Dr. Malkin, leader of a longtime Terry Fox New Frontiers Program Project Grant studying the early detection and prevention of LFS in cancer, has been monitoring Luana’s children for almost 20 years, including her son who was one of the first people to follow a cancer surveillance protocol known as the “Toronto Protocol,” while Dr. Kim has been monitoring Luana for almost 10 years.

“Until now, the ways we did surveillance in children with cancer or in children with a genetic predisposition to cancer have been burdensome to families and the health care system – relying on multiple visits to the clinic, imaging tests and imprecise blood tests,” says Dr. David Malkin, staff oncologist, senior scientist and director of the Cancer Genetics Program at SickKids and a professor of paediatrics and medical biophysics at U of T. “Now, we can use a simple blood test to identify when, where and if a cancer is occurring. That is precision. These promising findings can be extended to all hereditary cancer syndromes to help improve the accuracy of cancer detection, especially for common tumour types, utilizing several analysis types that leverage different biological measurements.”

“For us, we’ve always known that early detection is the most important thing and so to add another layer of defence against that, another way to look for cancers and to find them sooner so you can begin treating them before they even have a chance to begin developing, is remarkable and gives us so much hope for ourselves and for others," says Luana. “We have so much to be thankful for and so much to be proud of in these amazing scientists and clinical practitioners that work within our system. And thank you to the Terry Fox Research Institute for funding them because it’s because of you and other agencies like you that this work can continue.”

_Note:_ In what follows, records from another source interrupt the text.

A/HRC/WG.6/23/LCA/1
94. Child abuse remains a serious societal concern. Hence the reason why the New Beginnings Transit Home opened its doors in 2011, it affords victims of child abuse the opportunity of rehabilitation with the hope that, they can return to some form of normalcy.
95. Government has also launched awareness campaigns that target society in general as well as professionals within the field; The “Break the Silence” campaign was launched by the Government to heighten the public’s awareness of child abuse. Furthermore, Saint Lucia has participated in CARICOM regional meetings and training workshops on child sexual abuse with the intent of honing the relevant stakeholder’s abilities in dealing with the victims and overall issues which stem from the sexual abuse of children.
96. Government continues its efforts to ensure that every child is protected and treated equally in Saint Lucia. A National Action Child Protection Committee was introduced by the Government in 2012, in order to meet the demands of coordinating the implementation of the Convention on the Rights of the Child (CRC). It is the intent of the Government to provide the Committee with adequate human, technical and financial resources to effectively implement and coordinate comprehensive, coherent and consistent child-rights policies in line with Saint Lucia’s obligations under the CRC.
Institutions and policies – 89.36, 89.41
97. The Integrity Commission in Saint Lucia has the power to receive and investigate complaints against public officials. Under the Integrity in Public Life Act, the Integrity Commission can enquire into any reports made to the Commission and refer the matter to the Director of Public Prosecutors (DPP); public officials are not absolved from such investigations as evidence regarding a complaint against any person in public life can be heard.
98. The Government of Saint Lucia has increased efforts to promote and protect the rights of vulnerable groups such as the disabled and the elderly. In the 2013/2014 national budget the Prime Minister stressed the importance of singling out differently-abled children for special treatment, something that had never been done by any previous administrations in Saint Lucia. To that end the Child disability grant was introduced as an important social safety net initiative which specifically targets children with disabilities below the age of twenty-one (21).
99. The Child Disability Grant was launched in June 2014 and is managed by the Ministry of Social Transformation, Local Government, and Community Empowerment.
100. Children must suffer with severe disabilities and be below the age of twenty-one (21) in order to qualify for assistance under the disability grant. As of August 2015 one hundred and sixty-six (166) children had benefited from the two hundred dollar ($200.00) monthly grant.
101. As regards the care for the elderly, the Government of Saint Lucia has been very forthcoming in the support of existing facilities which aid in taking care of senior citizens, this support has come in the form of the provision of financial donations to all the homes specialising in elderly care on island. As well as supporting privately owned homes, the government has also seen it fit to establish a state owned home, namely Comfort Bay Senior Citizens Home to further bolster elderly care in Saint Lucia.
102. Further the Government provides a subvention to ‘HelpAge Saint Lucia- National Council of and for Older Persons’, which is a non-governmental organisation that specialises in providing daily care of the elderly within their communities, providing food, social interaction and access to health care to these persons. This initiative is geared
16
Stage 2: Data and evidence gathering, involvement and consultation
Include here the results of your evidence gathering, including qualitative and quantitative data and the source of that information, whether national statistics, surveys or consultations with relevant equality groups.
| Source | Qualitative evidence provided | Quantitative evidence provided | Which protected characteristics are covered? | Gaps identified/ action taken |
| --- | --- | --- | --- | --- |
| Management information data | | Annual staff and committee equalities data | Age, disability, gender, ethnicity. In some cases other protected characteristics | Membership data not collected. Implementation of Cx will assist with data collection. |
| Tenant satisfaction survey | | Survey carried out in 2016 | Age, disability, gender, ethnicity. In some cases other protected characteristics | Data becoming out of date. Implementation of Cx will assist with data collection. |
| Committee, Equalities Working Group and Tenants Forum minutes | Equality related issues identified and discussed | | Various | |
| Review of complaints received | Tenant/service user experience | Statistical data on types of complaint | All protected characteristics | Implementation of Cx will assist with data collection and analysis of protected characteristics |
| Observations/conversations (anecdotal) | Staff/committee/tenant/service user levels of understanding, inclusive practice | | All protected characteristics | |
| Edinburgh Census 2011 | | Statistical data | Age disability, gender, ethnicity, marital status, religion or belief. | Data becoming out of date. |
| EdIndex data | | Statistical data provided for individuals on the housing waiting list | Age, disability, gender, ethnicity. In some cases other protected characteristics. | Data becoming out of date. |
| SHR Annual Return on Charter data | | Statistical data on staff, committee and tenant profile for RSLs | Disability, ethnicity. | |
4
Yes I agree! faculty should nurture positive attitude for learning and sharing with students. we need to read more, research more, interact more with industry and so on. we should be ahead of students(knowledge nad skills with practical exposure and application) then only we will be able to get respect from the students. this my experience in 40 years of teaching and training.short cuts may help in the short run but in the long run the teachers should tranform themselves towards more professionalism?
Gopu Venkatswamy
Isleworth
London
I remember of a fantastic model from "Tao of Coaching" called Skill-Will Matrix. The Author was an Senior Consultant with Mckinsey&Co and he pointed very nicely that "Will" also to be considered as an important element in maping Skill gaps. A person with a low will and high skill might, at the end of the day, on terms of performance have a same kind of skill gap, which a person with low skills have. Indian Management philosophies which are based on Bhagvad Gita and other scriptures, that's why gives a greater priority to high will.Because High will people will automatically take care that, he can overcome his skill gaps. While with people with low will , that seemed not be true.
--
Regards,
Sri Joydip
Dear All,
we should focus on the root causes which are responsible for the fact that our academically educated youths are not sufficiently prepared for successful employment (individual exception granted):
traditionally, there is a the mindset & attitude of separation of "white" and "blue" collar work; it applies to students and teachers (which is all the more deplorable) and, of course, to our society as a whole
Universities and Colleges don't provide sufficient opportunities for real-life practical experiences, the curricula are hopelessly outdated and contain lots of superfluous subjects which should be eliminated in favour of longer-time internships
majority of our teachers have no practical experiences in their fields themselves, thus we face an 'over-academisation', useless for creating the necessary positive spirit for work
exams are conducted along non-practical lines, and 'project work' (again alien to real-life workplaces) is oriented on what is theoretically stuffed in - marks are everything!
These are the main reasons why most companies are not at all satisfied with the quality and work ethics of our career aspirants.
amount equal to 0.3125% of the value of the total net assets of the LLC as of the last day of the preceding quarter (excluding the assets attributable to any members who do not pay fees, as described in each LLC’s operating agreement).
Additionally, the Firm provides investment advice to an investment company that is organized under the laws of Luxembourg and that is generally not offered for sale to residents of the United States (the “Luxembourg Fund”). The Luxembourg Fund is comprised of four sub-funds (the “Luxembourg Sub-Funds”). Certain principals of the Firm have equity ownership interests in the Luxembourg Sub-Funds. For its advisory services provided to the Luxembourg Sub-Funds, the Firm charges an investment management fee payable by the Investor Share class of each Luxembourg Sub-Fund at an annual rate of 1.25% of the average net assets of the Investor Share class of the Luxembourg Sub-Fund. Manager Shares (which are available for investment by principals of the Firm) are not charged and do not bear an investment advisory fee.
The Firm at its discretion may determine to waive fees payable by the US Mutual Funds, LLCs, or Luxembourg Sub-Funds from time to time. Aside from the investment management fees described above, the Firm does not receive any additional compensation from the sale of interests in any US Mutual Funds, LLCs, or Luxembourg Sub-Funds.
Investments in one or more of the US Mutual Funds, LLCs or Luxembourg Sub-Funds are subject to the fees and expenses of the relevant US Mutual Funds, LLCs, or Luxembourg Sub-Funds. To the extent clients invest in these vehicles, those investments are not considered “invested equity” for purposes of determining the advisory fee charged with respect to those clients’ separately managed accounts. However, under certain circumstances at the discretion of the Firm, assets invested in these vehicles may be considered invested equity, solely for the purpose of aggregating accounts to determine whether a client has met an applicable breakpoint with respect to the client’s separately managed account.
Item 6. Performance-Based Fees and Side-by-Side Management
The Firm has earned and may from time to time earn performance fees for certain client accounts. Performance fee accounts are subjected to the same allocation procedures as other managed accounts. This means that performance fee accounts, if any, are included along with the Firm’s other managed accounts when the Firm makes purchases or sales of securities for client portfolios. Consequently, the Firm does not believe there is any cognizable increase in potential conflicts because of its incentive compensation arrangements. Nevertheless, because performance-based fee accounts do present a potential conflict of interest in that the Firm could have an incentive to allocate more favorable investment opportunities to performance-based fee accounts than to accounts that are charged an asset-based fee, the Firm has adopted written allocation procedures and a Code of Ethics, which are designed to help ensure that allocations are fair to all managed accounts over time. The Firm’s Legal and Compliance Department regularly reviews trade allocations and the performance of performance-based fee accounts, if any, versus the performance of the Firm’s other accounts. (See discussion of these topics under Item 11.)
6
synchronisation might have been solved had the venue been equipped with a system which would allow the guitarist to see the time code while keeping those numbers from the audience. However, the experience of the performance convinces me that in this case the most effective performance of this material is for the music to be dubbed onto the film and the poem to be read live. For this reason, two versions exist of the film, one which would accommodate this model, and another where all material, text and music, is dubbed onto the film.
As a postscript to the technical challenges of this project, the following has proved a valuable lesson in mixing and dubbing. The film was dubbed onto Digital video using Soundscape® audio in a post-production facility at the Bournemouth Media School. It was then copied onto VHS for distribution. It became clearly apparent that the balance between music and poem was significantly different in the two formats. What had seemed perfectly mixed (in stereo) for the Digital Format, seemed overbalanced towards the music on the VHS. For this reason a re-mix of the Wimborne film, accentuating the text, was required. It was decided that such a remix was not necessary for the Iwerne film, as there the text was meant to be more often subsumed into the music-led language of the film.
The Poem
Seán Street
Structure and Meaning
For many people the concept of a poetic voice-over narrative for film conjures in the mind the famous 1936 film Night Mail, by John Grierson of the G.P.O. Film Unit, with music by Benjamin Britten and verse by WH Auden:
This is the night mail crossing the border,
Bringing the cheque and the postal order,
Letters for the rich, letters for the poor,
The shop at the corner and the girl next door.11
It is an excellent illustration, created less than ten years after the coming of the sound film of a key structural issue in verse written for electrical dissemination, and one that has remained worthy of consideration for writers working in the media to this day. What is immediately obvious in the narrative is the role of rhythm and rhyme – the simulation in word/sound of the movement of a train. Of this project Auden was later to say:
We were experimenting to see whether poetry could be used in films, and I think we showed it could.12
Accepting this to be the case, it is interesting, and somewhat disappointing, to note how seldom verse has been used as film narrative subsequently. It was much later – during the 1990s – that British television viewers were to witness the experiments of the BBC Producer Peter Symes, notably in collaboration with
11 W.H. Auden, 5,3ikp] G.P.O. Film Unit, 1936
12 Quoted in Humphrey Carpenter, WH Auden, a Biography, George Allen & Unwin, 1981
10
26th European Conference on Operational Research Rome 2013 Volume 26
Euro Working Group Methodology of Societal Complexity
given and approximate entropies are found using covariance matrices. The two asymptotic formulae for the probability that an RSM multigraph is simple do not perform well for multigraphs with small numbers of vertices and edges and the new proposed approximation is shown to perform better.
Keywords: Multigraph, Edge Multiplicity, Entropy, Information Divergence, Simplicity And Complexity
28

“The Terry Fox Research Institute has been a long-time funder of this Li-Fraumeni research through our New Frontiers Program Project Grant and we know that families have wanted to see a test developed that could help with earlier detection and treatment for this disease, described as a ‘ticking time bomb’,” says TFRI President and Scientific Director Dr. Jim Woodgett.  “We are delighted to see work under Terry Fox’s name that will enable clinicians to better diagnose and treat affected families as well as provide insight to other common cancers.”

The team will conduct a clinical trial to further test this approach and screen patients in the hope of finding their cancer earlier. These patients will include those with different types of high-risk cancer predisposition syndromes, including Li-Fraumeni syndrome, Lynch Syndrome, and Hereditary Breast and Ovarian Cancer; all of which are brought under a nation-wide research consortium that Drs. Pugh and Kim founded in 2017.

This work was supported by the Terry Fox Research Institute and Terry Fox Foundation, Canadian Institutes for Health Research, TD Ready Challenge, the McLaughlin Centre at the University of Toronto, Shar Foundation, FDC Foundation, Bhalwani Family Charitable Foundation, Karen Green and George Fischer Genomics and Genetics Fund, Lindy Green Family Foundation, The Devine/Sucharda Charitable Foundation, SickKids Foundation, The Garron Family Cancer Centre, The Princess Margaret Cancer Foundation and the Ontario Institute for Cancer Research. This work would not have been possible without the generosity of the patients who participated in this study.

This story was prepared based on a joint press release prepared by SickKids, PMCC, OICR and TFRI.